What is being asked:
Output the data once more, exactly as given.

:: Exercise data ::

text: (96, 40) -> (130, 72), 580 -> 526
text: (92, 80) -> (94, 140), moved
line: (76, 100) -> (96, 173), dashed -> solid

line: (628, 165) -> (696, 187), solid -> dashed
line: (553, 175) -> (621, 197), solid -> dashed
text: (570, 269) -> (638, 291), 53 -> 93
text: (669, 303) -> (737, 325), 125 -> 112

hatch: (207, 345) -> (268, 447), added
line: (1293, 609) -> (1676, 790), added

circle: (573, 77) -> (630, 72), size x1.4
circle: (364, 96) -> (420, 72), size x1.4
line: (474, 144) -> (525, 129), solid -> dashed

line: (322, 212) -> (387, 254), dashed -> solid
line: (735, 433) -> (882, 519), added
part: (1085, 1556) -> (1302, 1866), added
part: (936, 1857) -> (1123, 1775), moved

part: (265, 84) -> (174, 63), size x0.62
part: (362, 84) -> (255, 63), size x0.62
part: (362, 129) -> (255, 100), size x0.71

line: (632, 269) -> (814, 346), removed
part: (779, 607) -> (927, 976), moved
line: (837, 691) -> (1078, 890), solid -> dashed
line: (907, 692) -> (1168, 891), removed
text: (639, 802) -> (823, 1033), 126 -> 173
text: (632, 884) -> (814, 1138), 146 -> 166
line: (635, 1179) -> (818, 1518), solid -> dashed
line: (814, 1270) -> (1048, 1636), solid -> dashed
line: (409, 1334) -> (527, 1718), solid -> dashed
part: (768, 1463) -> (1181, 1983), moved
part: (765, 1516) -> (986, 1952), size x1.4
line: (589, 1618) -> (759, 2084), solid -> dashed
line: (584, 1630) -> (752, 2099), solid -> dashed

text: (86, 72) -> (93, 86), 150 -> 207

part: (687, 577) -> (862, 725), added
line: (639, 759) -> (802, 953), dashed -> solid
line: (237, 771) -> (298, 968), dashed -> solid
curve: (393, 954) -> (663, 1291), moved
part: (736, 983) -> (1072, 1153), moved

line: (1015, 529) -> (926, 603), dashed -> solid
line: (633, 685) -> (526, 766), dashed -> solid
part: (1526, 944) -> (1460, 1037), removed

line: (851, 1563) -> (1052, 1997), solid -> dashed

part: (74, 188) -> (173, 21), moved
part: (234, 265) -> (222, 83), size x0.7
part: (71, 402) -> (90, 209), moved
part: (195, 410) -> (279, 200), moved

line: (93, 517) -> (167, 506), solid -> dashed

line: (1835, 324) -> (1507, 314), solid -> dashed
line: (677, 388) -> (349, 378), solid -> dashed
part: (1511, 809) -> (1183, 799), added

:::

Written answer:
text: (96, 40) -> (130, 72), 580 -> 526
text: (92, 80) -> (94, 140), moved
line: (76, 100) -> (96, 173), dashed -> solid

line: (628, 165) -> (696, 187), solid -> dashed
line: (553, 175) -> (621, 197), solid -> dashed
text: (570, 269) -> (638, 291), 53 -> 93
text: (669, 303) -> (737, 325), 125 -> 112

hatch: (207, 345) -> (268, 447), added
line: (1293, 609) -> (1676, 790), added

circle: (573, 77) -> (630, 72), size x1.4
circle: (364, 96) -> (420, 72), size x1.4
line: (474, 144) -> (525, 129), solid -> dashed

line: (322, 212) -> (387, 254), dashed -> solid
line: (735, 433) -> (882, 519), added
part: (1085, 1556) -> (1302, 1866), added
part: (936, 1857) -> (1123, 1775), moved

part: (265, 84) -> (174, 63), size x0.62
part: (362, 84) -> (255, 63), size x0.62
part: (362, 129) -> (255, 100), size x0.71

line: (632, 269) -> (814, 346), removed
part: (779, 607) -> (927, 976), moved
line: (837, 691) -> (1078, 890), solid -> dashed
line: (907, 692) -> (1168, 891), removed
text: (639, 802) -> (823, 1033), 126 -> 173
text: (632, 884) -> (814, 1138), 146 -> 166
line: (635, 1179) -> (818, 1518), solid -> dashed
line: (814, 1270) -> (1048, 1636), solid -> dashed
line: (409, 1334) -> (527, 1718), solid -> dashed
part: (768, 1463) -> (1181, 1983), moved
part: (765, 1516) -> (986, 1952), size x1.4
line: (589, 1618) -> (759, 2084), solid -> dashed
line: (584, 1630) -> (752, 2099), solid -> dashed

text: (86, 72) -> (93, 86), 150 -> 207

part: (687, 577) -> (862, 725), added
line: (639, 759) -> (802, 953), dashed -> solid
line: (237, 771) -> (298, 968), dashed -> solid
curve: (393, 954) -> (663, 1291), moved
part: (736, 983) -> (1072, 1153), moved

line: (1015, 529) -> (926, 603), dashed -> solid
line: (633, 685) -> (526, 766), dashed -> solid
part: (1526, 944) -> (1460, 1037), removed

line: (851, 1563) -> (1052, 1997), solid -> dashed

part: (74, 188) -> (173, 21), moved
part: (234, 265) -> (222, 83), size x0.7
part: (71, 402) -> (90, 209), moved
part: (195, 410) -> (279, 200), moved

line: (93, 517) -> (167, 506), solid -> dashed

line: (1835, 324) -> (1507, 314), solid -> dashed
line: (677, 388) -> (349, 378), solid -> dashed
part: (1511, 809) -> (1183, 799), added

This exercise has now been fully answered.